The Women's Health Education Program encompasses all prenatal childbirth preparation classes. In addition, seminars on women's health issues are offered. Under the direction of Susan Weinstein, R.N., B.S., F.A.C.C.E., this department has an extensive array of programs to meet community needs.

The following courses and services are currently offered:

Prepared Childbirth Series-First-time parents are prepared for pregnancy, labor and delivery and provided with instruction in baby care. A tour of the maternity unit is included. Specialty populations, including pregnant women over 35 and parents expecting multiples, have separate curriculums. Condensed weekend series is available.

Lamaze Refresher Series-A review for couples who previously attended a prepared childbirth series during their first pregnancy. Women preparing for a VBAC delivery are encouraged to attend and are grouped together. Sibling Preparation Class-Designed to reduce children's anxieties when separating from their mothers during delivery. This class promotes a good feeling about the hospital and realistic expectations of newborn babies. Breast-feeding Basics-Breast-feeding information and techniques are taught prenatally.

Breast Pump Rental Service-Electric pumps may be rented or purchased through this office. Breast-feeding accessories may also be purchased.
Infant and Child CPR-An overview of infant CPR and guidelines. This program is under the direction of the CPR Training Center. For more information, please call (973) 926-7407.

Postpartum Depression Support Group-This active support group meets on a weekly basis at the Saint Barnabas Ambulatory Care Center at 200 South Orange Avenue in Livingston and is facilitated by a member of the psychiatric support staff. For more information, please call 1-800-300-0628. Grandparenting Seminar-This program familiarizes grandparents with new trends in OB management and childcare practices.

Adoptive Parents Baby Care Consultations-Service available for parents who want one-on-one demonstrations and discussion of baby care techniques.
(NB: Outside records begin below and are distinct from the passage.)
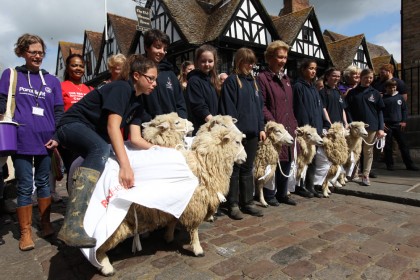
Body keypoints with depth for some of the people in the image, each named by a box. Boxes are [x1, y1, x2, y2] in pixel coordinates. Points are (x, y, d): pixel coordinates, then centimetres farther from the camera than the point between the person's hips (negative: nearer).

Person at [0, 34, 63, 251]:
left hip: (46, 141, 2)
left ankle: (45, 224, 24)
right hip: (21, 141, -2)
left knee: (43, 183, 12)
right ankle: (25, 232, 13)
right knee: (25, 187, 2)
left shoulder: (52, 81, 12)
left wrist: (57, 136, -1)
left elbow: (58, 111, 9)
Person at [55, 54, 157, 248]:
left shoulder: (138, 103, 7)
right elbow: (112, 126, -32)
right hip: (73, 125, -10)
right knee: (102, 148, -37)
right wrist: (125, 165, -40)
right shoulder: (121, 88, -19)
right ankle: (72, 227, -46)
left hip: (94, 134, 10)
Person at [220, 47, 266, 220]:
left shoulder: (253, 81, 18)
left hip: (252, 132, 7)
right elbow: (228, 108, -11)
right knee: (235, 169, 2)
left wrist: (261, 127, 9)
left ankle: (247, 203, 22)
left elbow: (259, 105, 17)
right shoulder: (231, 81, -3)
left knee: (247, 169, 13)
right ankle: (233, 204, 12)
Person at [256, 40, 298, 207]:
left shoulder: (286, 79, 18)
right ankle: (269, 195, 15)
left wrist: (294, 125, 12)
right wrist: (274, 124, -18)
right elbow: (261, 106, -14)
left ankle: (282, 194, 26)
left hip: (288, 128, 8)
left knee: (286, 162, 12)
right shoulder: (262, 78, -7)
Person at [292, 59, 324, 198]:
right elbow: (299, 110, -13)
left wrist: (320, 127, 11)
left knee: (313, 158, 10)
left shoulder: (313, 88, 18)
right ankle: (300, 186, 10)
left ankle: (310, 186, 19)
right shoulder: (298, 86, -7)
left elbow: (319, 109, 19)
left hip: (315, 128, 8)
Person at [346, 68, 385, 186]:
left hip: (371, 127, 1)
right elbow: (348, 110, 0)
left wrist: (381, 128, -1)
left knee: (368, 151, 5)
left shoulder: (375, 93, 8)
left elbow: (380, 111, 7)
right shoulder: (352, 92, 4)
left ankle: (365, 175, 12)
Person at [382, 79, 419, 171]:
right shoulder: (383, 98, -2)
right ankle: (389, 164, 14)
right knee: (388, 146, 3)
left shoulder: (400, 97, 7)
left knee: (403, 145, 4)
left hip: (398, 125, 2)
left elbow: (404, 109, 12)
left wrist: (404, 121, 3)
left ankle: (409, 164, 10)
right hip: (387, 126, -2)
Women's Health Seminars-Programs are offered on or off site to educate and promote women's wellness. Topics include: "Women, Weight and Wellness," "Preparing for Menopause" and "The Mind/Body Connection with Women and Wellness." Women's Resource Library-This consumer library is housed in the Medical Center's Health Sciences Library. Videos and information on women's health-related issues are available on a free loan basis. Pets and Babies-This informative seminar offers tips on introducing the family pet to the new baby. Guest speakers discuss pet/baby interactions.